** The problem **
Update the listing by changing every "scientific name" to "binomial name" and keeping all other lines the same. Leave the pictures out of your answer.

Start of Raw records

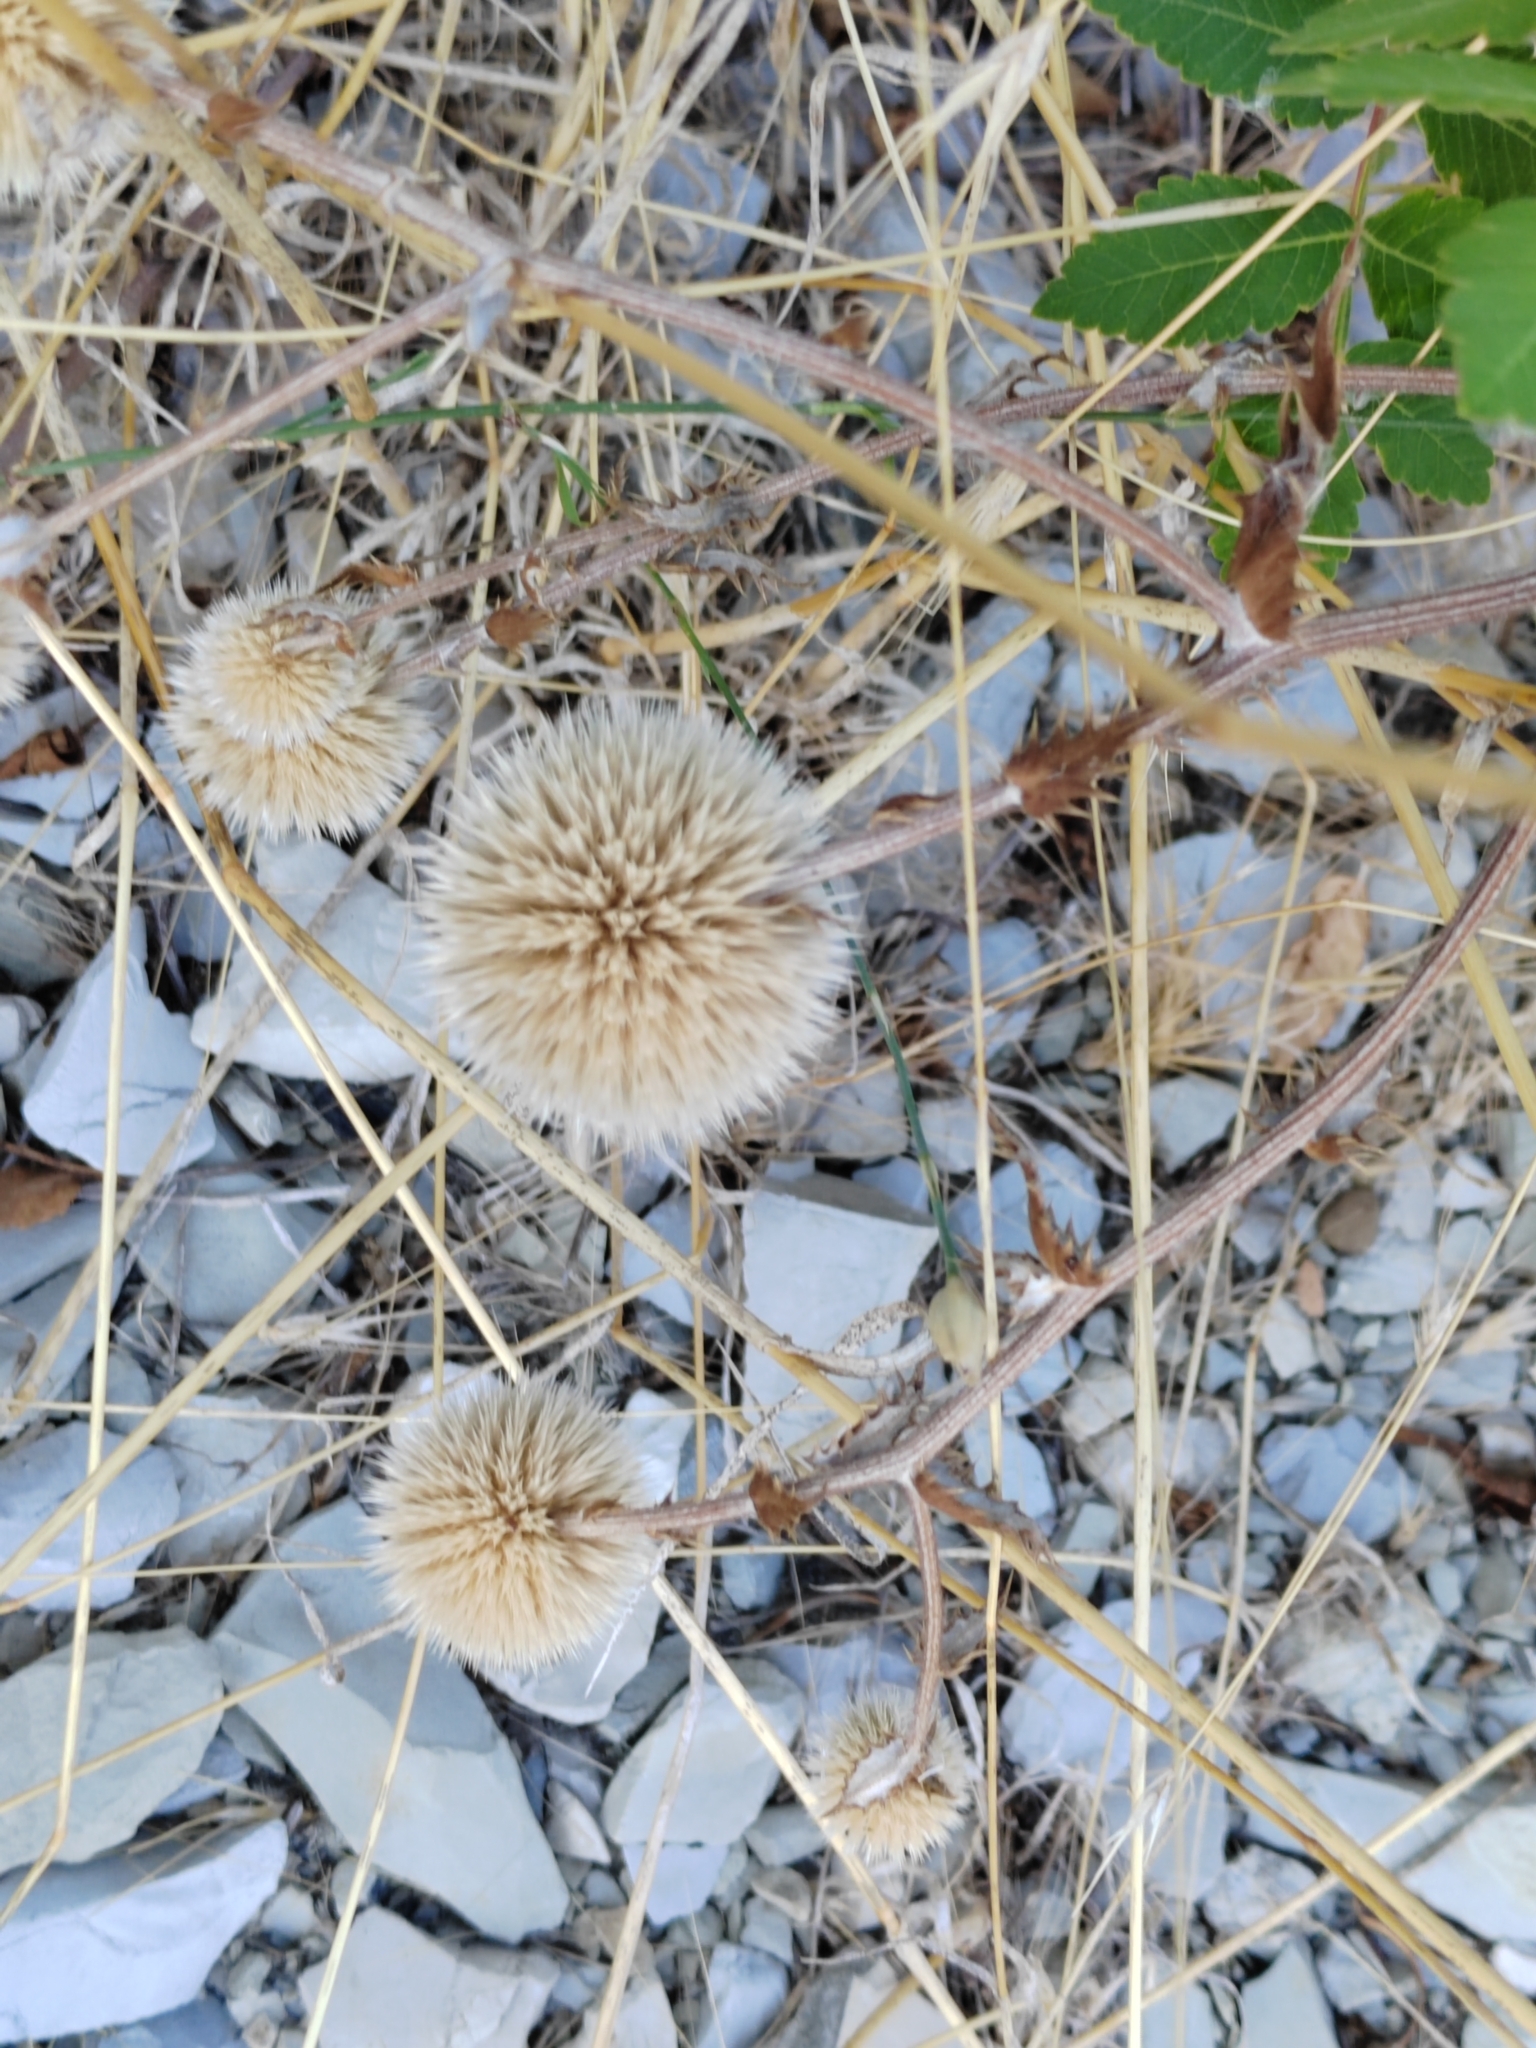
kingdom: Plantae
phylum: Tracheophyta
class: Magnoliopsida
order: Asterales
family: Asteraceae
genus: Echinops
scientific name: Echinops sphaerocephalus
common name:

End of Raw records

** Expected answer **
kingdom: Plantae
phylum: Tracheophyta
class: Magnoliopsida
order: Asterales
family: Asteraceae
genus: Echinops
binomial name: Echinops sphaerocephalus
common name:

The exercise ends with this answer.